Stored data
===
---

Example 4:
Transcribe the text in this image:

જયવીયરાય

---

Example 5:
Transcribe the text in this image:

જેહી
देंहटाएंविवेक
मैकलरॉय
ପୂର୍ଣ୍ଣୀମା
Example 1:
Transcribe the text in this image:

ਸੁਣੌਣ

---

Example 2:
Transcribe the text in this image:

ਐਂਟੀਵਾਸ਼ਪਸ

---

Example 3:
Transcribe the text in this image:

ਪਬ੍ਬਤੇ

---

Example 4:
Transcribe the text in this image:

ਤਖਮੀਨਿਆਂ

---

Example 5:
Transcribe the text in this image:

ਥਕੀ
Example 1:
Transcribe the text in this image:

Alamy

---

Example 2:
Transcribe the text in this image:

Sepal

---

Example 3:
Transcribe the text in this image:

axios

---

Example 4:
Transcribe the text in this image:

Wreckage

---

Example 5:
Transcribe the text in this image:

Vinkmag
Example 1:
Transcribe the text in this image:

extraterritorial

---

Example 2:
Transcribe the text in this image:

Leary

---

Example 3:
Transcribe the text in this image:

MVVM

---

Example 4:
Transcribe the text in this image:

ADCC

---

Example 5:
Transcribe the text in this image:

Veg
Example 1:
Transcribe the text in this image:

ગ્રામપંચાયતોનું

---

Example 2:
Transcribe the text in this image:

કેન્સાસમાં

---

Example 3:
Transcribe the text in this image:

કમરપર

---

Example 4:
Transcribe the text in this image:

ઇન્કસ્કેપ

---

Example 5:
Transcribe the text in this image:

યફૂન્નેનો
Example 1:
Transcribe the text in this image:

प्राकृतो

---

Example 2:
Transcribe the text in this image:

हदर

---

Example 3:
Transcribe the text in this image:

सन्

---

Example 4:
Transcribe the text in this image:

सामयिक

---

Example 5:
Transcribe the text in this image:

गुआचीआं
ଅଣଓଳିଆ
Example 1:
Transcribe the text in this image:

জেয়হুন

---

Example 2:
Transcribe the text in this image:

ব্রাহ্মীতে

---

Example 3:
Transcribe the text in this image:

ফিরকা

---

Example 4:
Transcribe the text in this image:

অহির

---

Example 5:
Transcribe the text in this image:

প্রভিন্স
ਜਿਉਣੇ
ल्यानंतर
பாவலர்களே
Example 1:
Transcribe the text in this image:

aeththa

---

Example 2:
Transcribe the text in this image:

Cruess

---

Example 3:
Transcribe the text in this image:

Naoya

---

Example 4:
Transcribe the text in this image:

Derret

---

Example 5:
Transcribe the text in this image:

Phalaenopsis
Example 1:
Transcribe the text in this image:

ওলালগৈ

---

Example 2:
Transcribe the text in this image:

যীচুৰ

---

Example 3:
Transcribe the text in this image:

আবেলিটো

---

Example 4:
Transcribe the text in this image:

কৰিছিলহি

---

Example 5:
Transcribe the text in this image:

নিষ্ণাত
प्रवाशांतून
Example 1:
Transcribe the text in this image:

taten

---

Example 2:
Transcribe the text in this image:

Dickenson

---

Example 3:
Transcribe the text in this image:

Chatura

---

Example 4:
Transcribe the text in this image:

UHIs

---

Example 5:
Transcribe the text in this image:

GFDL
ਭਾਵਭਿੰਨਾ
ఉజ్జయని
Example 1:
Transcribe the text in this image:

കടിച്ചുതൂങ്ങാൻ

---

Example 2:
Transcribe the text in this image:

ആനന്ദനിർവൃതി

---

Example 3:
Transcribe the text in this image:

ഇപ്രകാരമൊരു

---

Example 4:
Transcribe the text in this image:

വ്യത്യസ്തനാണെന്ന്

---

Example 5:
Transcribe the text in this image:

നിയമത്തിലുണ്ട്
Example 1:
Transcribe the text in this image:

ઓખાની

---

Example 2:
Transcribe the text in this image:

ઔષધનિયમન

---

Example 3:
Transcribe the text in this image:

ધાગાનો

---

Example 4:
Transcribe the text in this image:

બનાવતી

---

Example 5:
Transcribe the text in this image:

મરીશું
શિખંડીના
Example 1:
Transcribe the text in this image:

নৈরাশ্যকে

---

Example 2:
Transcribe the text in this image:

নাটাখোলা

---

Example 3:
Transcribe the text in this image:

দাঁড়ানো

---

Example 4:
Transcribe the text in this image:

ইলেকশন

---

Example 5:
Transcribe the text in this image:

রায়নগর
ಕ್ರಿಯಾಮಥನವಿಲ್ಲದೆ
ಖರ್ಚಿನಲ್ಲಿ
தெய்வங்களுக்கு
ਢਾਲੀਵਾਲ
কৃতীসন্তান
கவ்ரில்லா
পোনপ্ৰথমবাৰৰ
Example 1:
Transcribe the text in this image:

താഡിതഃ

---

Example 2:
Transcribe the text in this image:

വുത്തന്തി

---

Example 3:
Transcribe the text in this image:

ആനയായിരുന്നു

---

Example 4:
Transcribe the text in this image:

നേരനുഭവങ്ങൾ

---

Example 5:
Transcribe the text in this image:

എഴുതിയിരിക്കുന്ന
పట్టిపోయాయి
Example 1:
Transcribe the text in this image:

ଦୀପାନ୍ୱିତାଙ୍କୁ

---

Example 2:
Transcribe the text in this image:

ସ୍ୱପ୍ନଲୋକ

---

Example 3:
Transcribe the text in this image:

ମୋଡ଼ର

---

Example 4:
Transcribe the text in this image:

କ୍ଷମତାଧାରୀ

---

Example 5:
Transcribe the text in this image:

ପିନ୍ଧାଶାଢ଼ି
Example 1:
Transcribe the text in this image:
===
_Task directions_
Exactly as given, set down all of the lines above.

_Solution to this exercise_
---

Example 4:
Transcribe the text in this image:

જયવીયરાય

---

Example 5:
Transcribe the text in this image:

જેહી
देंहटाएंविवेक
मैकलरॉय
ପୂର୍ଣ୍ଣୀମା
Example 1:
Transcribe the text in this image:

ਸੁਣੌਣ

---

Example 2:
Transcribe the text in this image:

ਐਂਟੀਵਾਸ਼ਪਸ

---

Example 3:
Transcribe the text in this image:

ਪਬ੍ਬਤੇ

---

Example 4:
Transcribe the text in this image:

ਤਖਮੀਨਿਆਂ

---

Example 5:
Transcribe the text in this image:

ਥਕੀ
Example 1:
Transcribe the text in this image:

Alamy

---

Example 2:
Transcribe the text in this image:

Sepal

---

Example 3:
Transcribe the text in this image:

axios

---

Example 4:
Transcribe the text in this image:

Wreckage

---

Example 5:
Transcribe the text in this image:

Vinkmag
Example 1:
Transcribe the text in this image:

extraterritorial

---

Example 2:
Transcribe the text in this image:

Leary

---

Example 3:
Transcribe the text in this image:

MVVM

---

Example 4:
Transcribe the text in this image:

ADCC

---

Example 5:
Transcribe the text in this image:

Veg
Example 1:
Transcribe the text in this image:

ગ્રામપંચાયતોનું

---

Example 2:
Transcribe the text in this image:

કેન્સાસમાં

---

Example 3:
Transcribe the text in this image:

કમરપર

---

Example 4:
Transcribe the text in this image:

ઇન્કસ્કેપ

---

Example 5:
Transcribe the text in this image:

યફૂન્નેનો
Example 1:
Transcribe the text in this image:

प्राकृतो

---

Example 2:
Transcribe the text in this image:

हदर

---

Example 3:
Transcribe the text in this image:

सन्

---

Example 4:
Transcribe the text in this image:

सामयिक

---

Example 5:
Transcribe the text in this image:

गुआचीआं
ଅଣଓଳିଆ
Example 1:
Transcribe the text in this image:

জেয়হুন

---

Example 2:
Transcribe the text in this image:

ব্রাহ্মীতে

---

Example 3:
Transcribe the text in this image:

ফিরকা

---

Example 4:
Transcribe the text in this image:

অহির

---

Example 5:
Transcribe the text in this image:

প্রভিন্স
ਜਿਉਣੇ
ल्यानंतर
பாவலர்களே
Example 1:
Transcribe the text in this image:

aeththa

---

Example 2:
Transcribe the text in this image:

Cruess

---

Example 3:
Transcribe the text in this image:

Naoya

---

Example 4:
Transcribe the text in this image:

Derret

---

Example 5:
Transcribe the text in this image:

Phalaenopsis
Example 1:
Transcribe the text in this image:

ওলালগৈ

---

Example 2:
Transcribe the text in this image:

যীচুৰ

---

Example 3:
Transcribe the text in this image:

আবেলিটো

---

Example 4:
Transcribe the text in this image:

কৰিছিলহি

---

Example 5:
Transcribe the text in this image:

নিষ্ণাত
प्रवाशांतून
Example 1:
Transcribe the text in this image:

taten

---

Example 2:
Transcribe the text in this image:

Dickenson

---

Example 3:
Transcribe the text in this image:

Chatura

---

Example 4:
Transcribe the text in this image:

UHIs

---

Example 5:
Transcribe the text in this image:

GFDL
ਭਾਵਭਿੰਨਾ
ఉజ్జయని
Example 1:
Transcribe the text in this image:

കടിച്ചുതൂങ്ങാൻ

---

Example 2:
Transcribe the text in this image:

ആനന്ദനിർവൃതി

---

Example 3:
Transcribe the text in this image:

ഇപ്രകാരമൊരു

---

Example 4:
Transcribe the text in this image:

വ്യത്യസ്തനാണെന്ന്

---

Example 5:
Transcribe the text in this image:

നിയമത്തിലുണ്ട്
Example 1:
Transcribe the text in this image:

ઓખાની

---

Example 2:
Transcribe the text in this image:

ઔષધનિયમન

---

Example 3:
Transcribe the text in this image:

ધાગાનો

---

Example 4:
Transcribe the text in this image:

બનાવતી

---

Example 5:
Transcribe the text in this image:

મરીશું
શિખંડીના
Example 1:
Transcribe the text in this image:

নৈরাশ্যকে

---

Example 2:
Transcribe the text in this image:

নাটাখোলা

---

Example 3:
Transcribe the text in this image:

দাঁড়ানো

---

Example 4:
Transcribe the text in this image:

ইলেকশন

---

Example 5:
Transcribe the text in this image:

রায়নগর
ಕ್ರಿಯಾಮಥನವಿಲ್ಲದೆ
ಖರ್ಚಿನಲ್ಲಿ
தெய்வங்களுக்கு
ਢਾਲੀਵਾਲ
কৃতীসন্তান
கவ்ரில்லா
পোনপ্ৰথমবাৰৰ
Example 1:
Transcribe the text in this image:

താഡിതഃ

---

Example 2:
Transcribe the text in this image:

വുത്തന്തി

---

Example 3:
Transcribe the text in this image:

ആനയായിരുന്നു

---

Example 4:
Transcribe the text in this image:

നേരനുഭവങ്ങൾ

---

Example 5:
Transcribe the text in this image:

എഴുതിയിരിക്കുന്ന
పట్టిపోయాయి
Example 1:
Transcribe the text in this image:

ଦୀପାନ୍ୱିତାଙ୍କୁ

---

Example 2:
Transcribe the text in this image:

ସ୍ୱପ୍ନଲୋକ

---

Example 3:
Transcribe the text in this image:

ମୋଡ଼ର

---

Example 4:
Transcribe the text in this image:

କ୍ଷମତାଧାରୀ

---

Example 5:
Transcribe the text in this image:

ପିନ୍ଧାଶାଢ଼ି
Example 1:
Transcribe the text in this image:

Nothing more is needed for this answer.